I have no idea how long I’ve been here. Or how I got home or how she managed to get me inside. Questions I don’t have answers for, but I do know I’m glad I’m at her place and not my own. Because if I were at my apartment, I know I’d just want to get more fucked up than I already am. I’d take what’s left of my pills and lose myself in oblivion, blocking out all the shit that went down tonight.

Seeing my father is one thing. Being confronted by him and his angry put-downs and verbal abuse is something I’ve dealt with for years, since I was a little boy. But having him say those vile things about Micaela when he knows nothing about her, well, let’s just say every man has his breaking point.

I gingerly roll to my side and moan. My fist feels like it’s on fire.

“Como estás, amado?”

My eyesight is a little blurry, but I open them to see Mica’s comforting face come into view. The sweet, angelic lines of her jaw and the worry etched into her brow have me wondering just how bad I look.

“I’m fine, I think. Just a little sore. But baby, I’m so sorry....I’m so sorry for what he said…He’s…the fucking devil.”

She waves me off and places her hand gently on my cheek, the warmth of it searing through my flesh. Comforting me in a way I don’t deserve.

“Lance, you are not your father and you’re certainly not accountable to his racist beliefs or bigotry.”

Exhaling, I close and then open my eyes, trying to block out the memory of the way she looked when he said those horrible things to her. She is the only thing good and pure in my life. Everything else is so fucked up. Especially my dad. I’m embarrassed to have his blood running through my veins. I wish I could open my arms out and bleed out all the parts that are my dad.

I look away as she continues. “You can’t be held responsible for his views any more than I can with my family.
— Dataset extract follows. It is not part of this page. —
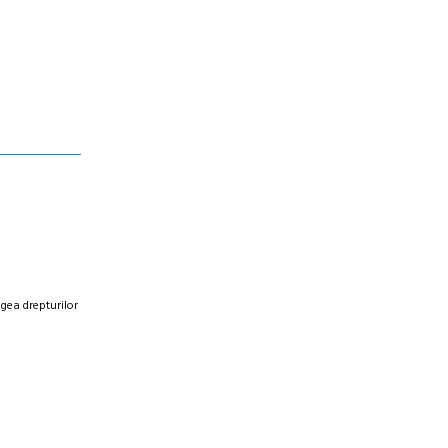
egea drepturilor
If you recall, my mother wasn’t all too pleased or accepting of you, either.”

Gingerly, I lift myself into a sitting position, pulling her up on the couch next to me.

“You’re right, but my dad has a tainted view of the world and is an awful fucking man. I’m just so sorry that you had to see that and hear those awful things he said. I’m not like him and don’t share those opinions. You know that, right? It’s because of his abusive ways that I haven’t had much to do with him in years. The last time I saw him was…was at my mother’s funeral.”

“Oh Lance, I didn’t realize,” she says with a small, soft gasp, her fingers brushing across my cheek not covered by the icepack. “When was that?”

Dropping my hands and the icepack, I place my hands in my lap, absently stroking my thumb across my bruised knuckles. I hate thinking about it and hate talking about it even more.

“She died last year of liver cancer. It was bad at the end. My dad thinks I was responsible for her death.”

The look of horror on Mica’s face is endearing but completely misguided. I am to blame for her death in a way. After Landon’s death, both my parents started drinking heavily and regularly. They couldn’t deal. And it’s the booze that affected her life. Was the reason her body began to deteriorate at a younger age than most. Caused the cancer that ate away at her insides.

“Dios mio, Lance. No, no, no,” she shakes her head emphatically. “Baby, you have to know you can’t be the cause of someone’s cancer. That’s not how it works.”

Mica’s hands cover my own, the sweet gesture of a sweet and beautiful woman. If only she’d learn what a terrible person I truly am and what lies I’m covering up, then she’d walk away now and I wouldn’t worry that one day she’ll see the horrible truth and realize what a monster I am.